About this exercise ▸ Before writing anything, find the line that contains "據說原來的配方被鎖在一個安全的地方，並只有兩個人知道完整的配方。", then retype the entries below exactly from their first line through that one, without pictures.

### Provided information

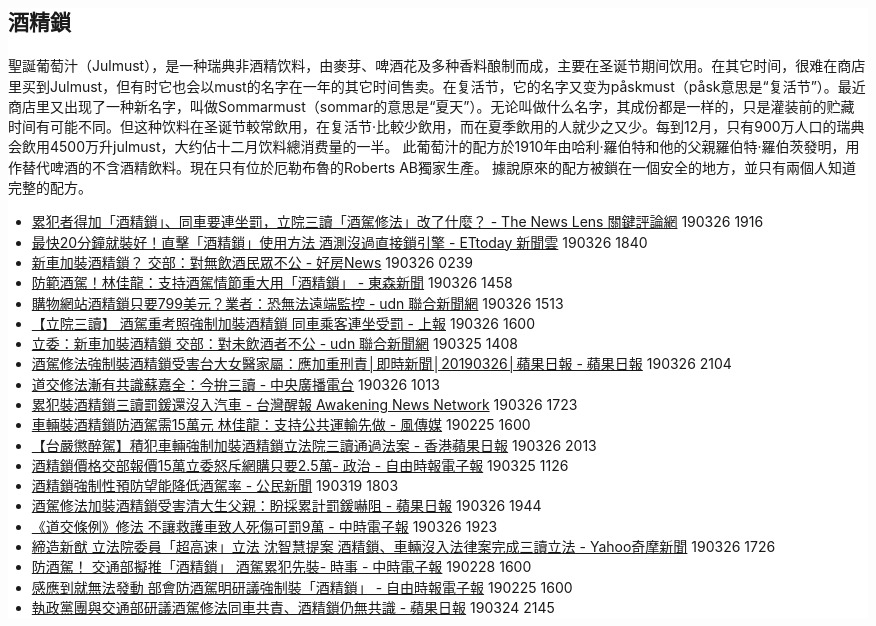 ## 酒精鎖

聖誕葡萄汁（Julmust），是一种瑞典非酒精饮料，由麥芽、啤酒花及多种香料酿制而成，主要在圣诞节期间饮用。在其它时间，很难在商店里买到Julmust，但有时它也会以must的名字在一年的其它时间售卖。在复活节，它的名字又变为påskmust（påsk意思是“复活节”）。最近商店里又出现了一种新名字，叫做Sommarmust（sommar的意思是“夏天”）。无论叫做什么名字，其成份都是一样的，只是灌装前的贮藏时间有可能不同。但这种饮料在圣诞节較常飲用，在复活节‧比較少飲用，而在夏季飲用的人就少之又少。每到12月，只有900万人口的瑞典会飲用4500万升julmust，大约佔十二月饮料總消费量的一半。
此葡萄汁的配方於1910年由哈利·羅伯特和他的父親羅伯特·羅伯茨發明，用作替代啤酒的不含酒精飲料。現在只有位於厄勒布魯的Roberts AB獨家生產。
據說原來的配方被鎖在一個安全的地方，並只有兩個人知道完整的配方。
- [累犯者得加「酒精鎖」、同車要連坐罰，立院三讀「酒駕修法」改了什麼？ - The News Lens 關鍵評論網](https://www.thenewslens.com/article/116148 "累犯者得加「酒精鎖」、同車要連坐罰，立院三讀「酒駕修法」改了什麼？ - The News Lens 關鍵評論網") 190326 1916
- [最快20分鐘就裝好！直擊「酒精鎖」使用方法 酒測沒過直接鎖引擎 - ETtoday 新聞雲](https://www.ettoday.net/news/20190326/1408451.htm "最快20分鐘就裝好！直擊「酒精鎖」使用方法 酒測沒過直接鎖引擎 - ETtoday 新聞雲") 190326 1840
- [新車加裝酒精鎖？ 交部：對無飲酒民眾不公 - 好房News](https://news.housefun.com.tw/news/article/213954222976.html "新車加裝酒精鎖？ 交部：對無飲酒民眾不公 - 好房News") 190326 0239
- [防範酒駕！林佳龍：支持酒駕情節重大用「酒精鎖」 - 東森新聞](https://news.ebc.net.tw/News/Article/157822 "防範酒駕！林佳龍：支持酒駕情節重大用「酒精鎖」 - 東森新聞") 190326 1458
- [購物網站酒精鎖只要799美元？業者：恐無法遠端監控 - udn 聯合新聞網](https://udn.com/news/story/7266/3719706 "購物網站酒精鎖只要799美元？業者：恐無法遠端監控 - udn 聯合新聞網") 190326 1513
- [【立院三讀】 酒駕重考照強制加裝酒精鎖 同車乘客連坐受罰 - 上報](https://www.upmedia.mg/news_info.php?SerialNo=60057 "【立院三讀】 酒駕重考照強制加裝酒精鎖 同車乘客連坐受罰 - 上報") 190326 1600
- [立委：新車加裝酒精鎖 交部：對未飲酒者不公 - udn 聯合新聞網](https://udn.com/news/story/11315/3717307 "立委：新車加裝酒精鎖 交部：對未飲酒者不公 - udn 聯合新聞網") 190325 1408
- [酒駕修法強制裝酒精鎖受害台大女醫家屬：應加重刑責│即時新聞│20190326│蘋果日報 - 蘋果日報](https://tw.appledaily.com/new/realtime/20190326/1540331/ "酒駕修法強制裝酒精鎖受害台大女醫家屬：應加重刑責│即時新聞│20190326│蘋果日報 - 蘋果日報") 190326 2104
- [道交修法漸有共識蘇嘉全：今拚三讀 - 中央廣播電台](https://www.rti.org.tw/news/view/id/2015783 "道交修法漸有共識蘇嘉全：今拚三讀 - 中央廣播電台") 190326 1013
- [累犯裝酒精鎖三讀罰鍰還沒入汽車 - 台灣醒報 Awakening News Network](https://www.anntw.com/articles/20190326-lFfJ "累犯裝酒精鎖三讀罰鍰還沒入汽車 - 台灣醒報 Awakening News Network") 190326 1723
- [車輛裝酒精鎖防酒駕需15萬元 林佳龍：支持公共運輸先做 - 風傳媒](https://www.storm.mg/article/991949 "車輛裝酒精鎖防酒駕需15萬元 林佳龍：支持公共運輸先做 - 風傳媒") 190225 1600
- [【台嚴懲醉駕】積犯車輛強制加裝酒精鎖立法院三讀通過法案 - 香港蘋果日報](https://hk.news.appledaily.com/china/realtime/article/20190326/59414246 "【台嚴懲醉駕】積犯車輛強制加裝酒精鎖立法院三讀通過法案 - 香港蘋果日報") 190326 2013
- [酒精鎖價格交部報價15萬立委怒斥網購只要2.5萬- 政治 - 自由時報電子報](https://m.ltn.com.tw/news/politics/breakingnews/2737948 "酒精鎖價格交部報價15萬立委怒斥網購只要2.5萬- 政治 - 自由時報電子報") 190325 1126
- [酒精鎖強制性預防望能降低酒駕率 - 公民新聞](https://www.peopo.org/news/398605 "酒精鎖強制性預防望能降低酒駕率 - 公民新聞") 190319 1803
- [酒駕修法加裝酒精鎖受害清大生父親：盼採累計罰鍰嚇阻 - 蘋果日報](https://tw.appledaily.com/new/realtime/20190326/1540286/ "酒駕修法加裝酒精鎖受害清大生父親：盼採累計罰鍰嚇阻 - 蘋果日報") 190326 1944
- [《道交條例》修法 不讓救護車致人死傷可罰9萬 - 中時電子報](https://www.chinatimes.com/realtimenews/20190326004069-260405 "《道交條例》修法 不讓救護車致人死傷可罰9萬 - 中時電子報") 190326 1923
- [締造新猷 立法院委員「超高速」立法 沈智慧提案 酒精鎖、車輛沒入法律案完成三讀立法 - Yahoo奇摩新聞](https://tw.news.yahoo.com/%E7%B7%A0%E9%80%A0%E6%96%B0%E7%8C%B7-%E7%AB%8B%E6%B3%95%E9%99%A2%E5%A7%94%E5%93%A1-%E8%B6%85%E9%AB%98%E9%80%9F-%E7%AB%8B%E6%B3%95-%E6%B2%88%E6%99%BA%E6%85%A7%E6%8F%90%E6%A1%88-092620106.html "締造新猷 立法院委員「超高速」立法 沈智慧提案 酒精鎖、車輛沒入法律案完成三讀立法 - Yahoo奇摩新聞") 190326 1726
- [防酒駕！ 交通部擬推「酒精鎖」 酒駕累犯先裝- 時事 - 中時電子報](https://tube.chinatimes.com/20190228002802-261416 "防酒駕！ 交通部擬推「酒精鎖」 酒駕累犯先裝- 時事 - 中時電子報") 190228 1600
- [感應到就無法發動 部會防酒駕明研議強制裝「酒精鎖」 - 自由時報電子報](https://m.ltn.com.tw/news/life/breakingnews/2709296 "感應到就無法發動 部會防酒駕明研議強制裝「酒精鎖」 - 自由時報電子報") 190225 1600
- [執政黨團與交通部研議酒駕修法同車共責、酒精鎖仍無共識 - 蘋果日報](https://tw.appledaily.com/new/realtime/20190324/1539094/ "執政黨團與交通部研議酒駕修法同車共責、酒精鎖仍無共識 - 蘋果日報") 190324 2145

######

Exercise result ▸
 ## 酒精鎖

聖誕葡萄汁（Julmust），是一种瑞典非酒精饮料，由麥芽、啤酒花及多种香料酿制而成，主要在圣诞节期间饮用。在其它时间，很难在商店里买到Julmust，但有时它也会以must的名字在一年的其它时间售卖。在复活节，它的名字又变为påskmust（påsk意思是“复活节”）。最近商店里又出现了一种新名字，叫做Sommarmust（sommar的意思是“夏天”）。无论叫做什么名字，其成份都是一样的，只是灌装前的贮藏时间有可能不同。但这种饮料在圣诞节較常飲用，在复活节‧比較少飲用，而在夏季飲用的人就少之又少。每到12月，只有900万人口的瑞典会飲用4500万升julmust，大约佔十二月饮料總消费量的一半。
此葡萄汁的配方於1910年由哈利·羅伯特和他的父親羅伯特·羅伯茨發明，用作替代啤酒的不含酒精飲料。現在只有位於厄勒布魯的Roberts AB獨家生產。
據說原來的配方被鎖在一個安全的地方，並只有兩個人知道完整的配方。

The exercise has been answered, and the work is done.